Introduced August 26, 2025 by S. Raja Krishnamoorthi · Last progress August 26, 2025
The bill preserves current law to avoid new costs or benefit changes for taxpayers and state/local governments, but does so at the risk of greater fiscal strain and increased uncertainty for federal programs and planning.
Taxpayers and other affected entities will keep current tax and compliance rules (no new taxes, mandates, or compliance costs from the repealed reconciliation subtitles).
State and local governments and program beneficiaries retain existing legal provisions and benefits that would have been altered or reduced by the repealed subtitles.
Restoring prior law could worsen federal budgetary outcomes (raise the deficit or reduce projected revenues/savings), which may increase future tax pressure or reduce funds for programs.

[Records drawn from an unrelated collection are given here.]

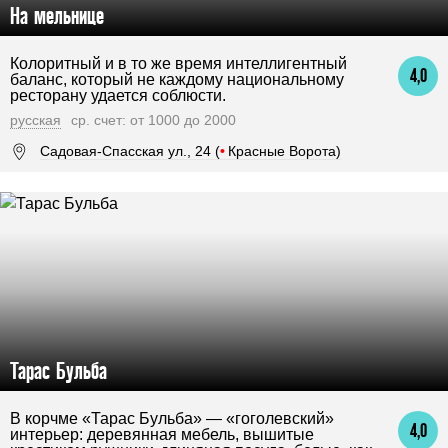
На мельнице
Колоритный и в то же время интеллигентный
4,0
баланс, который не каждому национальному
ресторану удается соблюсти.
русская
ср. счет: от 1000 до 2000
Садовая-Спасская ул., 24 (
•
Красные Ворота)
Тарас Бульба
В корчме «Тарас Бульба» — «гоголевский»
4,0
интерьер: деревянная мебель, вышитые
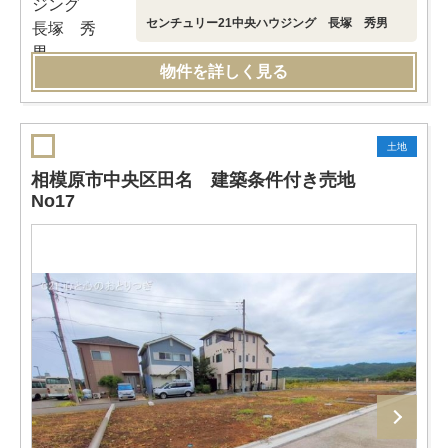
センチュリー21中央ハウジング 長塚 秀男
物件を詳しく見る
土地
相模原市中央区田名 建築条件付き売地
No17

Federal agencies, employees, and program beneficiaries face increased uncertainty about federal budget and program direction, complicating planning and implementation.
Based on analysis of 2 sections of legislative text.

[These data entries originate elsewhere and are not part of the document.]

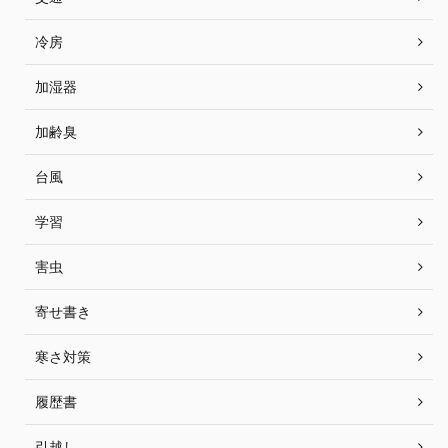
冷房
加湿器
加齢臭
台風
学習
害虫
寄せ書き
寒さ対策
履歴書
引越し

Repeals two specified subtitles of Public Law 119–21 and restores any statutes those subtitles amended to their prior text, undoing those earlier changes.
Repeals two specific subtitle provisions of Public Law 119–21 and restores any statutes those provisions had changed back to their prior text, treating the repealed provisions as if they were never enacted. The bill does not add new programs or funding; instead it reverses prior statutory amendments and will require agencies and affected parties to revert to earlier legal rules and administrative practices.